What Commitment issues in the love of today hold for tomorrow
Those were the days! People saw each other; the cupid struck its arrow right in time, and they fell in love. When they fell in love, nothing seemed to matter – the age, whether people would approve of their love or not, education, money, jobs – nothing. The only thing mattered to those two people in love was the fact that they were in love. A natural progression towards taking that love to the next possible high was getting committed to each other in some way – engagement, marriage even. Everything possible for a “happily ever after” was woven right into the fabric; and surprisingly so, it did fall into place!
But, a few years back, things were not so rosy anymore. Doubts and suspicion and cynicism of it all crept in. And now as we see and feel all around us, men and women are so scared to consider even falling in love. Even if that happens, there is no scope for a commitment – as they say, putting a ring on to it. Other things are more important than wasting time in the hassles of love or the concept of togetherness. Fear of commitment has turned out to be a most prominent emotional issue of our times.
This comes as a shock as first – humans are social animals; they need stimulation only another human can provide, on a physical and mental – emotional level. The issue at hand is, stimulation is welcome, but the compromises that come along with it are not.
A very modern term for a special class of people (who are quite abundant these days) is called “adultscent” – an adolescent adult, the one who wants all the perks of being an adult like qualm – free sex and the power to earn one’s own money but refrains from the responsibilities of being one – like family and kids.
How many 30 something’s, both men and women we see these days, who are unmarried, childless and still living like 20 something’s? Most even don’t have their own houses, they still live with their parents or have a rental accommodation. They are simply too busy living life like a free bird and too petrified of a lifestyle where they would be bound to someone for good and worse, that someone would be dependent on them for sustenance (spouse or a baby)! Who has time for that kind of shit, when life gives you more options for everything, as compared to the options the previous generation had?
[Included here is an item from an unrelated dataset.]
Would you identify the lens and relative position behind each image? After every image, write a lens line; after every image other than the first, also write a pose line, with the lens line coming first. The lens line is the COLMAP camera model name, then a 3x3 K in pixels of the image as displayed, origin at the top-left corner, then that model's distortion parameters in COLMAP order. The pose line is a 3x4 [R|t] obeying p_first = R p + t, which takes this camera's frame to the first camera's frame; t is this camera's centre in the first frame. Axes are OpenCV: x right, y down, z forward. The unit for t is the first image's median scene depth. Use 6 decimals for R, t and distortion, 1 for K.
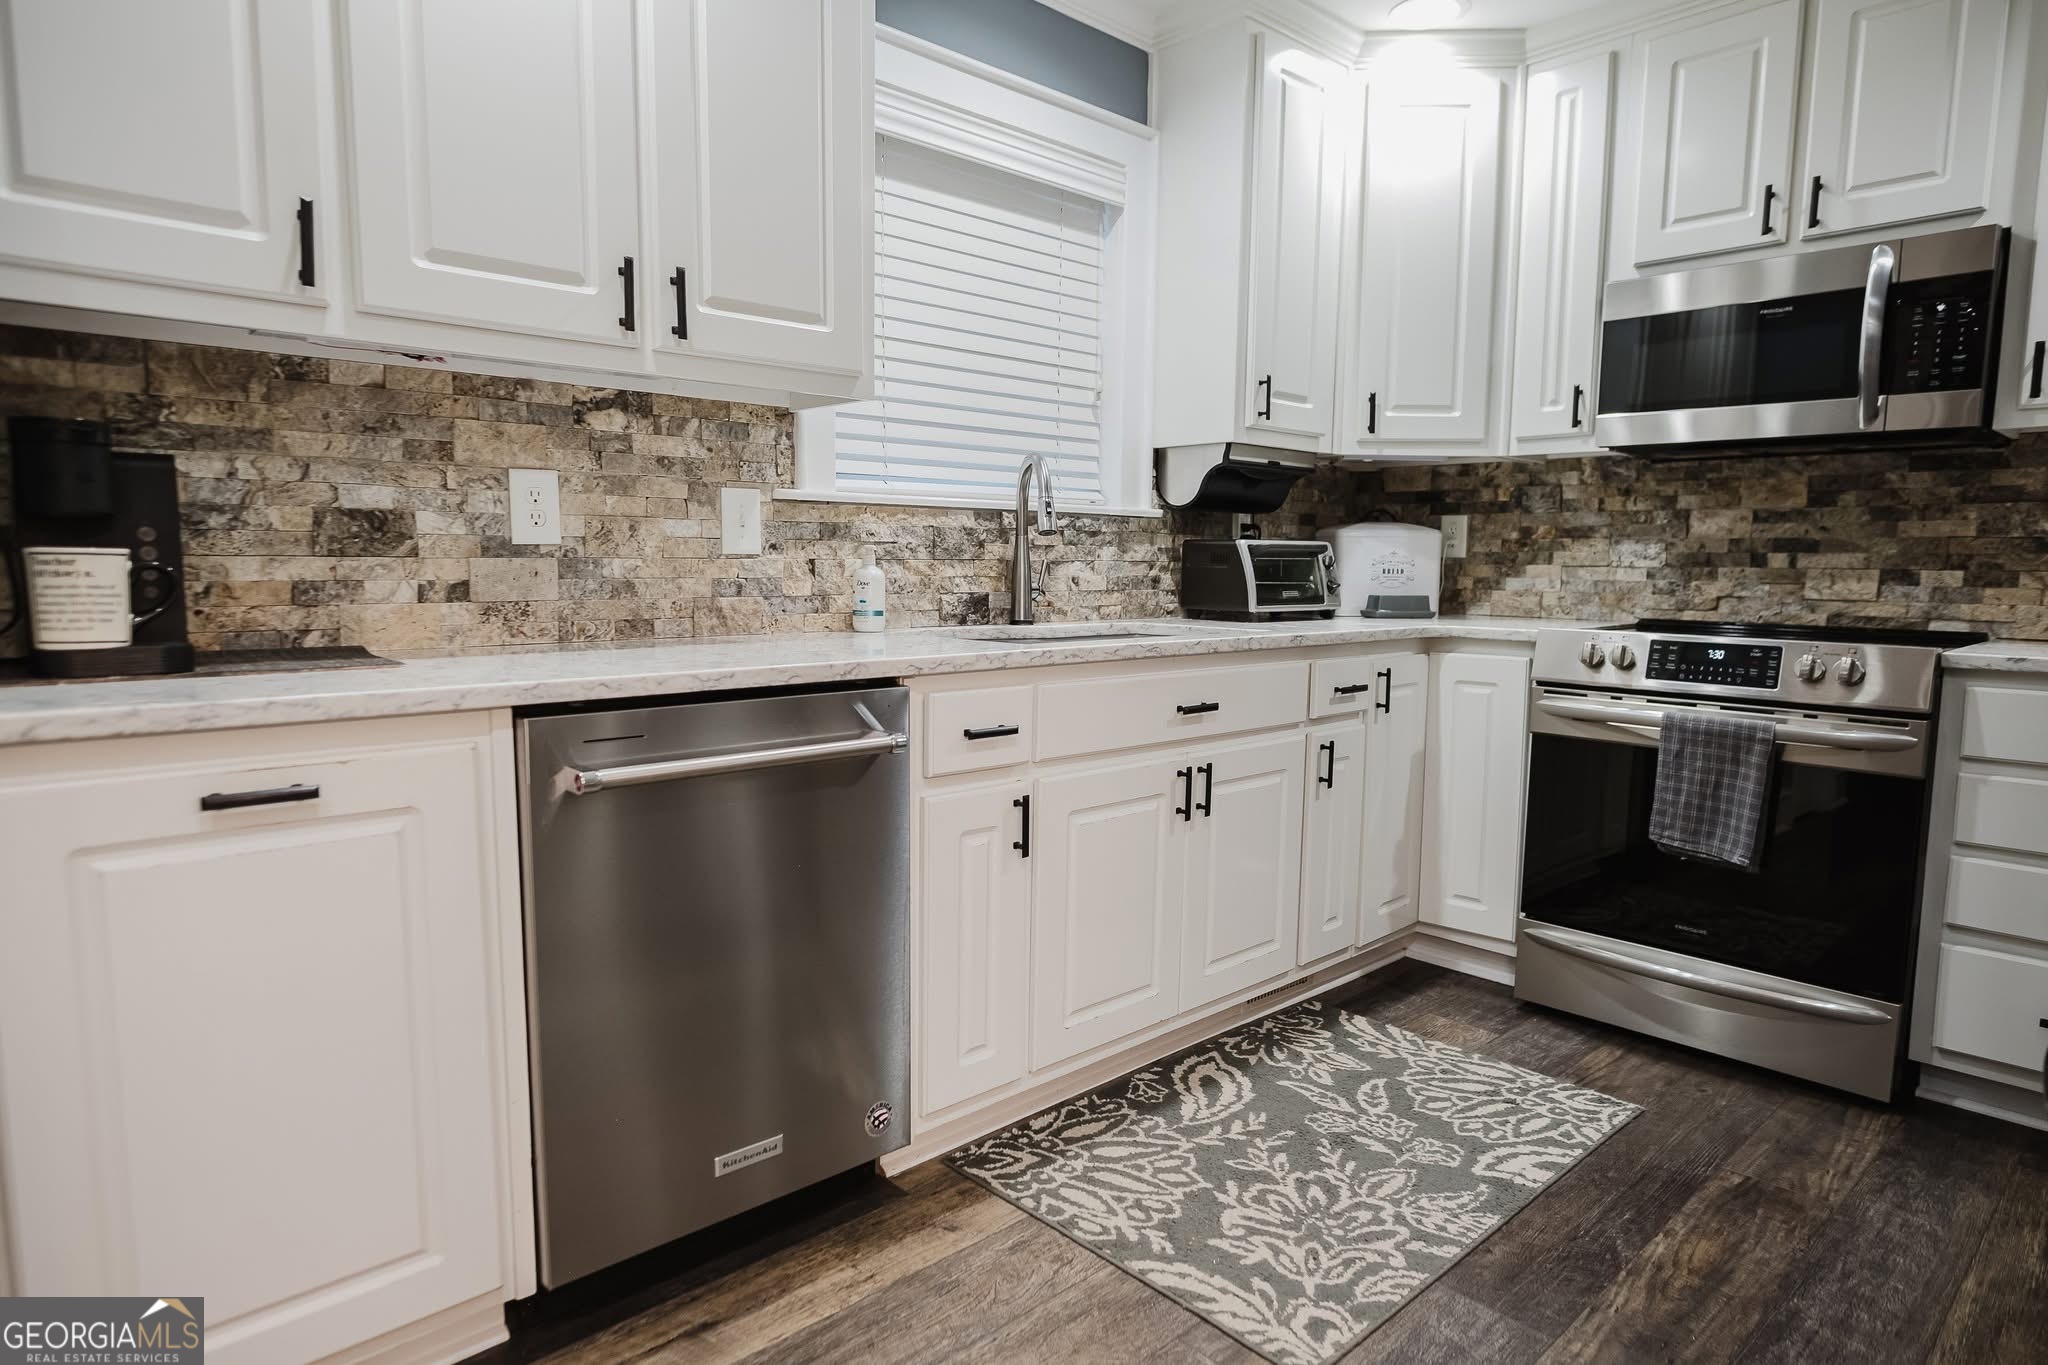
lens RADIAL K [[1168.1, 0, 1025.6], [0, 1168.1, 682.8], [0, 0, 1]] dist [-0.022641, 0.002027]
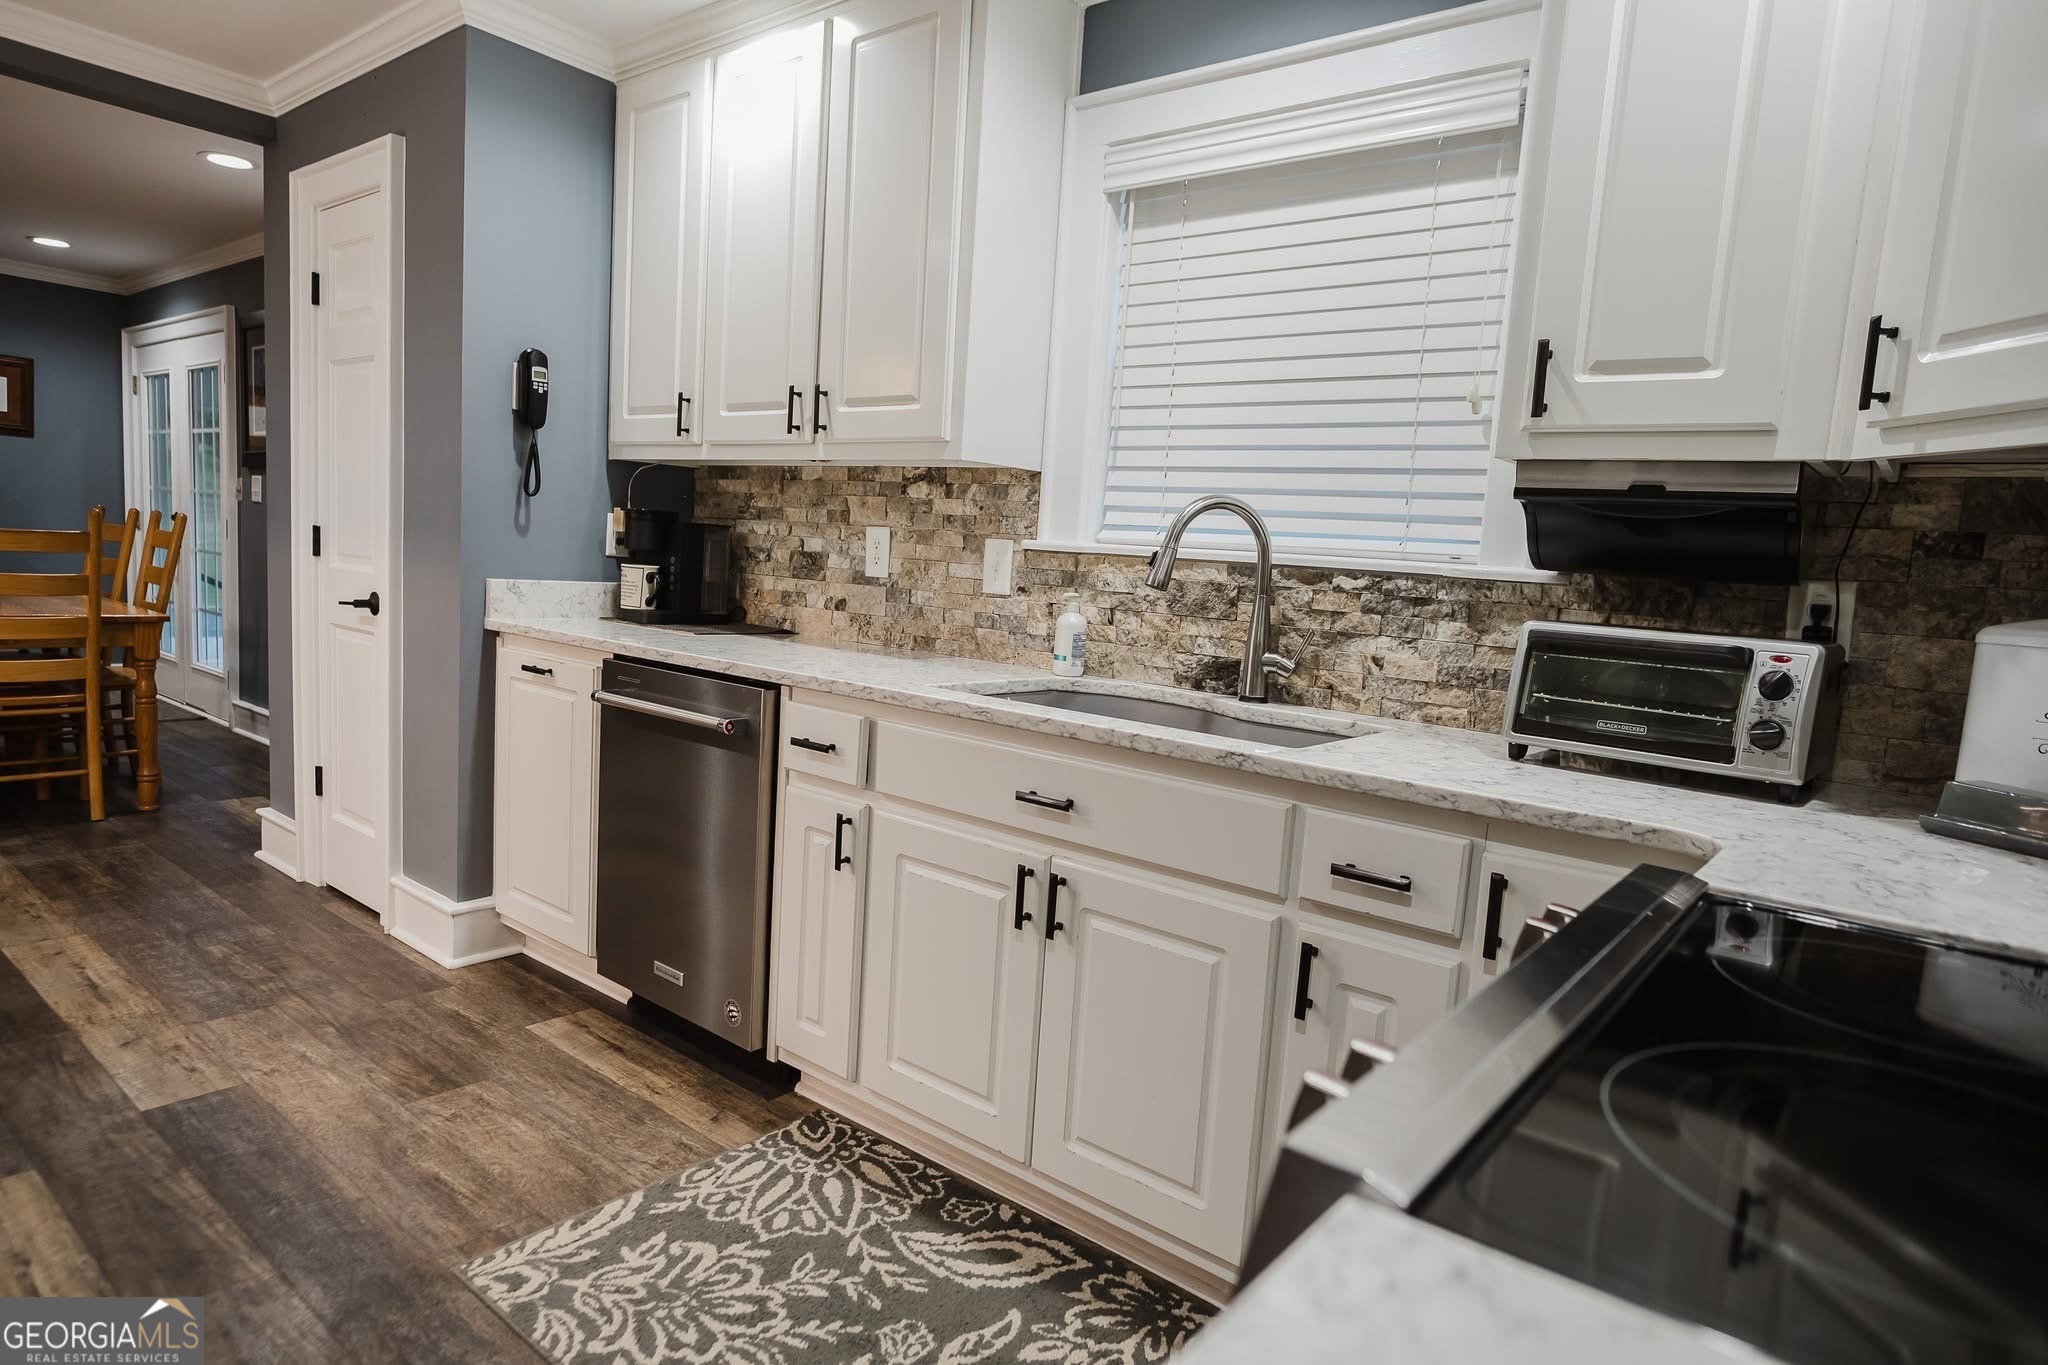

This increase in one’s choices has led to questioning the entire institution of marriage. When there can be so many, why settle with one? Especially, the tolerance for the other person’s flaws and handicaps has gone down considerably, making it extra hard to adjust and attune oneself to the other person. It might not be a bad way to live, but one can ponder on the question, “will this be the same forever?”
When one has a partner bound to them by trust and loyalty, there is someone to grow old with. The body will give in to late nights and alcohol overdose one day or the other – you cannot party as much forever or can you work the same amount right into your old age. And,at that moment, will you not need someone, who knows you inside out and supports you while you struggle with your glasses or your denture?